Persaingan gelar pembalap Formula 1 menyisakan ketegangan jelang Grand Prix Belgia di Spa-Francorchamps akhir pekan ini. Kimi Antonelli memimpin rekan setim Mercedes George Russell dengan margin 25 poin, sedangkan Lewis Hamilton dari Ferrari tertinggal tujuh poin lebih jauh.
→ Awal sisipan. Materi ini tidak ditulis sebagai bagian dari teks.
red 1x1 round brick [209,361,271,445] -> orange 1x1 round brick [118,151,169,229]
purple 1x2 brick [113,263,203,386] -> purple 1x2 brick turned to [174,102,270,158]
Di sela persaingan poin tersebut, wacana perpindahan Max Verstappen ke McLaren mencuat sebagai topik hangat. CEO McLaren Racing Zak Brown membantah keras kemungkinan itu, namun manajemen pembalap Belanda tersebut disebut tengah menimbang opsi tim lain.
Brown secara terbuka menyatakan pembicaraan dengan perwakilan Verstappen tidak membuahkan kesepakatan apa pun. Ia menegaskan kepuasannya terhadap duet Lando Norris dan Oscar Piastri serta menolak memberikan kursi balap untuk juara dunia tiga kali itu.
Sumber di dalam tim mengungkap bahwa kontrak Verstappen di Red Bull berlaku hingga akhir 2028. Namun, terdapat klausul performa yang memungkinkan pembalap 26 tahun tersebut hengkang pada akhir musim ini jika menghendaki.
Klausul tersebut baru dapat diaktifkan mulai Oktober mendatang. Hingga saat ini, Verstappen belum menetapkan pilihan, demikian laporan koresponden F1 BBC Sport Andrew Benson yang menjawab pertanyaan pembaca jelang balapan Spa.
Ketidakpastian ini berakar pada benturan budaya tim. McLaren menjunjung filosofi keadilan, membiarkan kedua pembalapnya berduel terbuka kecuali situasi krusial seperti insiden pit stop Monza musim lalu. Verstappen pernah menertawakan pendekatan tersebut dan menolak instruksi tim di GP Brasil 2022.
Bagi penggemar di Indonesia, saga ini menambah intensitas tontonan F1 yang belakangan meroket popularitasnya via layanan streaming resmi dan komunitas digital. Jika Verstappen merapat ke McLaren, peta dukungan suporter lokal bisa bergeser karena figur dominan tersebut membawa basis fanatik besar.
Industri pemasaran olahraga tanah air juga mencatat tren serupa. Meski belum ada merek nasional yang menjadi sponsor tim F1, potensi eksposur global lewat pembalap elite kerap masuk pembahasan agency. Kondisi ini kontras dengan ajang balap lokal seperti ISSOM yang berfokus pada pasar domestik.
Perbandingan dengan struktur tim domestik memperlihatkan bahwa penerapan kesetaraan antarpembalap sering kali menemui kendala bila ada sosok berkaliber bintang. McLaren akan menanggung risiko manajerial tinggi, namun mendapat jaminan kecepatan konsisten yang sedang mereka butuhkan sebagai tim pengguna mesin customer.
Zak Brown menuturkan, "Pembicaraan dengan manajemen Verstappen tidak menuju ke mana-mana. Saya sangat senang dengan dua pembalap balapan saya dan yang tidak bisa saya tawarkan adalah kursi di mobil balapan." Pernyataan disampaikan saat GP Inggris.
Benson menambahkan bahwa setiap tim yang merekrut Verstappen bakal menghadapi tekanan ekstra, tetapi memperoleh performa puncak paling stabil di kokpit. McLaren musim ini merasakan keterbatasan sebagai tim konsumen mesin, sehingga daya tarik pembalap sekelas Verstappen sangat logis.
Menjelang Oktober, nasib klausul kontrak akan menentukan langkah selanjutnya. Jika pindah terjadi, Brown harus menyingkirkan Norris atau Piastri, manuver yang mengguncang struktur tim. Sementara itu, Sirkuit Spa dengan tikungan Eau Rouge tetap legendaris meski kini lebih mudah dilalui, dan Hamilton serta Alonso membuktikan umur bukan penghalang komitmen balapan.